I am Assoc. Prof. Dr. Burkay Genç
BSc Industrial Engineering, Bilkent Univ.
MSc Computer Engineering, Bilkent Univ.
PhD Computer Science, Waterloo Univ. Canada
Izmir Economy University
TED University
Hacettepe University, Inst. of Population Studies
Hacettepe University, Computer Engineering Dept.
- Data mining, Algorithms, Discrete Math
Hacettepe University, Informatics Institute
- Game Technologies

What is this course about?

We will learn the practice of data mining
- This is not a machine learning course (see CMP712)
- This is not a neural networks course (see CMP684)
- This is not a deep learning course (see CMP784)
- This is not a text mining course (see CMP614)
- This is not a graph mining course (see CMP615)
- But, we will talk about all of them, briefly.
We will use the R language

What is data mining?

Gartner Group definition:

Data mining is the process of discovering meaningful new correlations, patterns and trends by sifting through large amounts of data stored in repositories, using pattern recognition technologies as well as statistical and mathematical techniques.

What will you learn?

Develop understanding of application, goals
Create dataset for study
Data Cleaning and Preprocessing
Data Reduction and projection
Choose Data Mining task
Choose Data Mining algorithms
Use algorithms to perform task
Evaluate and iterate through 3-7 if necessary
Reporting
Deploy: integrate into operational systems

Data Cleaning and Preprocessing

Data collected from the field has problems
- Missing data
- Anomalies
- Repetitions
- Fake values
Also, contains data in unexpected, useless forms
- Reformat
- Feature engineering

Data Reduction and projection

Sometimes data contains too much information that bloats the analysis
You need to find less useful parts of data and reduce its size
- Dimensionality reduction
  - PCA
  - Remove features
You may also have too many examples
- Too many examples mean slower analysis
- Find an eliminate repetitive examples

Choose Data Mining task

Classification vs Regression
- Classification is for data where the target is discrete
  - Binary if two
  - Else
- Regression is for data where the target is continuous
  - Discrete data with many classes can also be considered as continuous
Applying the wrong task can completely ruin your analysis

Choose Data Mining algorithms

Classification
- Decision Tree, Random Forest, SVM, Boosting, ANN, kNN, Bayes
- Logistic regression
Regression
- All of the above
- Linear, multiple, hedonic, lasso, piecewise linear, …

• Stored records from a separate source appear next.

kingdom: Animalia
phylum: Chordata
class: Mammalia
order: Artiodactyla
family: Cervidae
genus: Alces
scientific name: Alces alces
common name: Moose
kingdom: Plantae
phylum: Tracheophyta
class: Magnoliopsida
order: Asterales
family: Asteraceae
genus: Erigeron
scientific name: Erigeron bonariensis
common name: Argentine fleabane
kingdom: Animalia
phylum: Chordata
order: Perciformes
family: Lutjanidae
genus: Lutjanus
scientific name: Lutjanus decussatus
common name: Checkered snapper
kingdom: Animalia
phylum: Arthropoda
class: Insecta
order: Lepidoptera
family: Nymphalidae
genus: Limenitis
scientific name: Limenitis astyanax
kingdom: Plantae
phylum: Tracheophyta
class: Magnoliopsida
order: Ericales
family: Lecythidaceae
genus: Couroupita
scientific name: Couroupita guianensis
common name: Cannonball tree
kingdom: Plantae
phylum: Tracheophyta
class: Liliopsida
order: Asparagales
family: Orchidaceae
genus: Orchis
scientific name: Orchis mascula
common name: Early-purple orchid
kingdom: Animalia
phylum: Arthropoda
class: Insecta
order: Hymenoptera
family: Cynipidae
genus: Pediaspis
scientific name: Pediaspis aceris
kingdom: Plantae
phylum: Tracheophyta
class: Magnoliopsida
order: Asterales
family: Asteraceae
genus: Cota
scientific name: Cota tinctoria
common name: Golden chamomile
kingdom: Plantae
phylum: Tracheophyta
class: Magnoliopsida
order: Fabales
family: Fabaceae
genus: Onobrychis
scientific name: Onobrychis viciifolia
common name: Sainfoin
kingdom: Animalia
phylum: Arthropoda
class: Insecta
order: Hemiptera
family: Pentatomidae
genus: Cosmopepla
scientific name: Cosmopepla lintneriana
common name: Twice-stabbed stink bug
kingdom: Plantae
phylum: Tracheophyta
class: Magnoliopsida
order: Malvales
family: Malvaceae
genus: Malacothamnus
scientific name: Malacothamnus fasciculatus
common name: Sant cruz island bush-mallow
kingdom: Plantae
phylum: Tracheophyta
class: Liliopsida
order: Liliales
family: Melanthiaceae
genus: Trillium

Use algorithms to perform task

Build a model
- Build more models
Tune parameters
Find best combinations

Evaluate and iterate

Check if the results are pleasing
Are they speaking wisdom?
Can you develop policies based on the results?
Are the policies applicable?
If not, iterate from the beginning

Reporting

When all looks good, you have to report your results
Be concise
- Short
- But, full
Be visual
- Explain with plots, not words
Know your audiance
- Usually you don’t present to scientists and data engineers
  - They won’t be interested in which technique you used to optimize models

What is required?

A modern PC
R programming language installation
- CRAN
RStudio IDE installation
- RStudio
Both are free software, available for all OSs.

How the course will be taught?

I will follow slides
I will show live examples
I will ask you to do small tasks

Grading (may be subject to changes)

20% : First Assignment (Data preprocessing/cleaning)
30% : Second Assignment (Exploratory Data Analysis)
50% : Final Assignment (Modeling, Evaluation, Deployment)

Grading (may be subject to changes)

0-69: F3
70-73: B3
74-77: B2
78-81: B1
82-85: A3
86-89: A2
90+ : A1

Task

Install R
Install R-Studio
Define two vectors x and y from 1 to 100
Subtract 50 from y and take squares
Define a third vector z of 100 values using normal distribution with mean 0, sd y/5.
Add z to y and store in y
Plot x vs y
Draw a polynomial regression on the same plot

Task

x <- 1:100
y <- ((1:100)-50)^2
z <- rnorm(100, 0, y/5)
y <- y + z
plot(x, y)
l <- loess(y~x, degree=2)
lines(x, l$fitted, col="red")

Until next week

Start learning R!
Become a useR!